The estimated $40 million hemp processing plant in Mayfield is one of two GenCanna plans to develop. The company already operates a hemp processing facility in Winchester, Kentucky. The Mayfield factory is planned for storing, drying and extracting CBD, and the company earlier said it would employ more than 80 people. Delays now mean the facility will not be open until next year’s harvest season, GenCanna said. 

Bevan said late last year that GenCanna would increase hemp production tenfold this year to about 10,000 acres – all flower varieties for CBD production. But a local newspaper, The Mayfield Messenger, reported in late August that GenCanna currently has 7,000 acres in production, worth an estimated $100 million.

Problems surfaced in August

Problems at the Mayfield construction site first surfaced in late August when GenCanna admitted that a number of contractors working on the facility were owed money. GenCanna declined to answer any questions at the time and contractors said nondisclosure agreements prevented them from explaining their side of the situation. 

Despite the problems with the Mayfield facility, Bevan says the company’s finances are strong, and that contracted farmers can expect to get paid. “Every farmer that GenCanna has ever contracted with has been paid according to their contract,” Bevan said, adding that crops intended to be processed at the Mayfield facility are being collected and taken to the company’s processing facility in Winchester.

GenCanna is also developing a facility at Paducah, Kentucky. Plans call for getting the Mayfield facility up and running first. 

‘Several million’ in tax breaks

Bevan last year said GenCanna had received “several million dollars” in state and local tax incentives to build the Mayfield factory. At the time, the new facility’s announcement was praised by Kentucky Agriculture Commissioner Ryan Quarles as a sign of Kentucky’s development as a hemp producer.

Privately held GenCanna’s financial records are not publicly available.
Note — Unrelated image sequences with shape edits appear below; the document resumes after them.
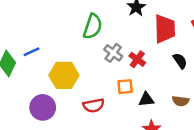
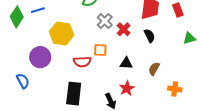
black semicircle: (180, 61) -> (150, 36), moved
orange square: (125, 87) -> (100, 50), moved
brown semicircle: (181, 101) -> (154, 69), turned 104

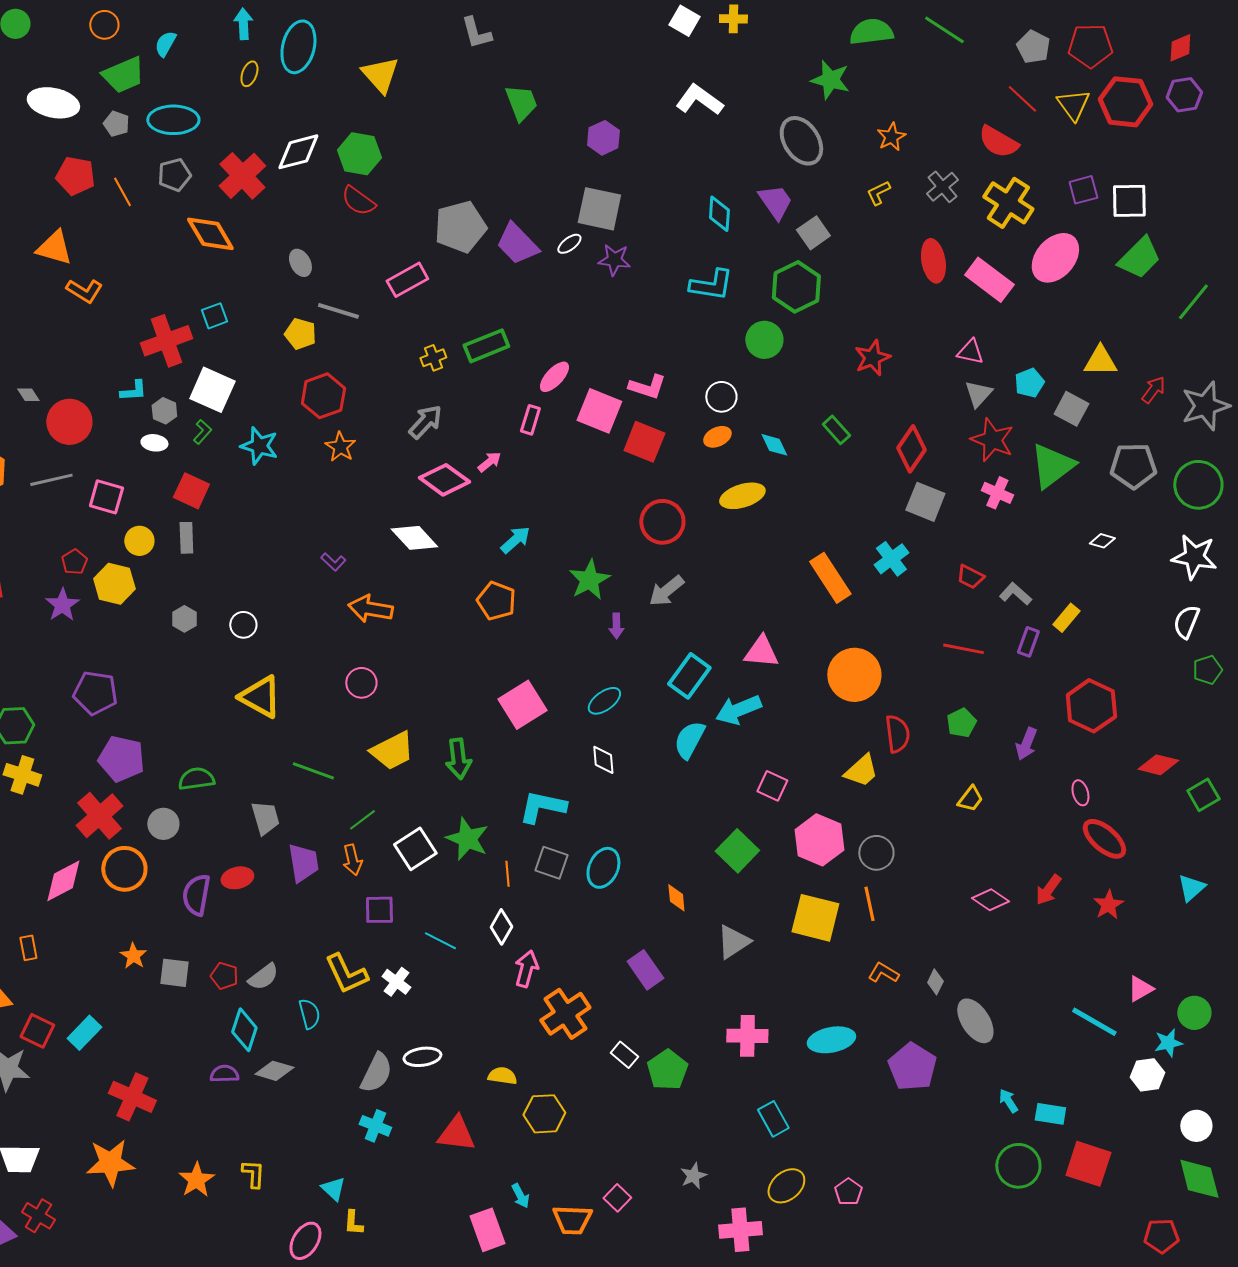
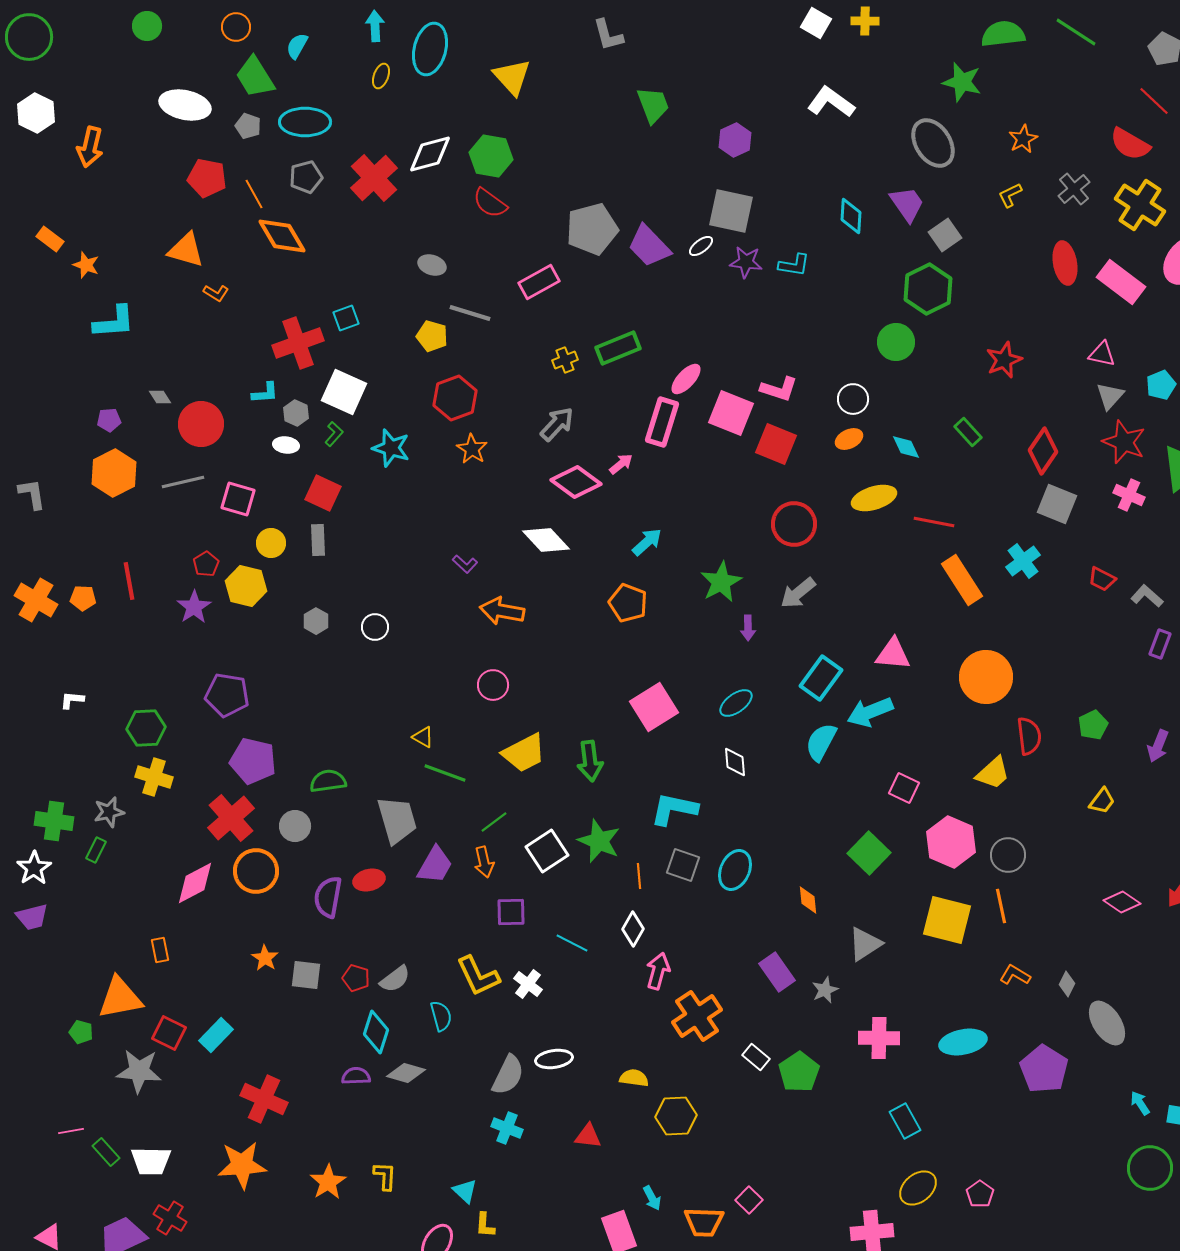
green trapezoid: (123, 75) -> (255, 77), turned 81
orange diamond: (210, 234) -> (282, 236), moved
gray ellipse: (300, 263) -> (432, 265), turned -44
cyan L-shape: (711, 285) -> (794, 265), moved, size x0.7
orange L-shape: (84, 291) -> (216, 293), size x0.7
pink rectangle: (530, 420) -> (662, 422), size x1.6
red line: (963, 649) -> (934, 522), moved
yellow triangle: (260, 697) -> (423, 737), moved, size x0.5
gray trapezoid: (265, 818) -> (397, 820), size x1.4
purple trapezoid: (303, 863) -> (435, 865), turned 39
red triangle: (456, 1134) -> (588, 1136), size x0.7
gray star: (693, 1176) -> (825, 990), moved

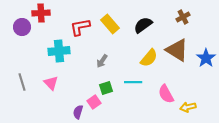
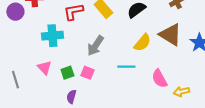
gray arrow: (102, 61) -> (95, 46), size x1.5
gray line: (22, 82) -> (15, 80), moved
green square: (106, 88) -> (67, 73), moved
pink square: (94, 102) -> (87, 73), moved, turned -32

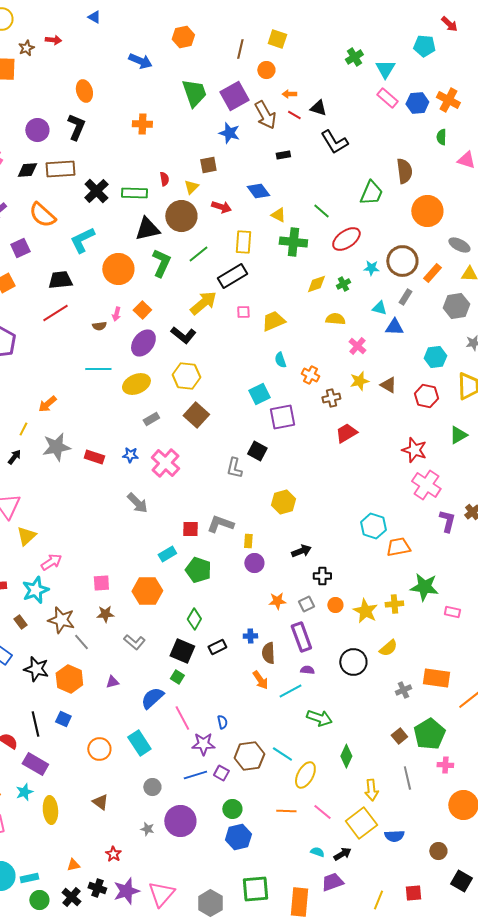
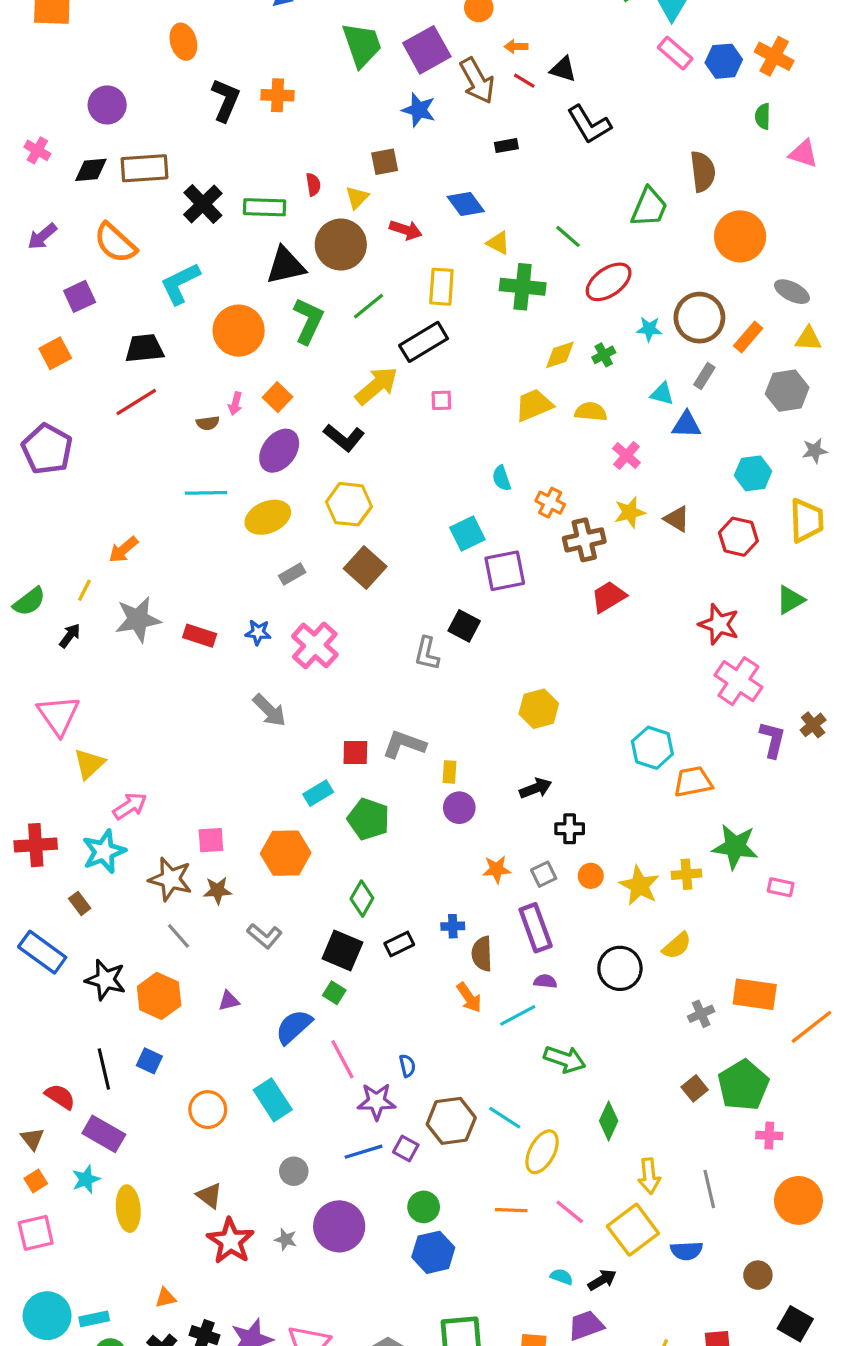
black L-shape: (76, 127) -> (226, 100), moved
yellow trapezoid: (273, 321) -> (534, 405), moved
brown cross: (331, 398) -> (584, 540), size x1.4
yellow hexagon: (283, 502) -> (539, 709), moved
brown star: (61, 620) -> (170, 879), moved
gray line: (407, 778) -> (709, 1189), moved
red star: (113, 854) -> (230, 1241), moved, size x1.8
But in a June filing with the U.S. Securities and Exchange Commission, publicly traded company MariMed says it is owed more than $25 million from GenCanna that must be paid this December as the result of a deal in which MariMed took a one-third interest in GenCanna. Massachusetts-based MariMed is traded as a penny stock in the United States.

GenCanna earlier this year announced it had invested in a partnership with Atalo Holdings Inc., also of Kentucky, to align the two companies’ cultivation operations, touting the combination as the largest vertically integrated hemp-derived CBD production, processing and distribution alliance in Kentucky. 

Atalo has interests in technology, crop science, agronomics, and harvesting and processing techniques. The partners operate a 147-acre Hemp Research Campus in Winchester, home to both operations.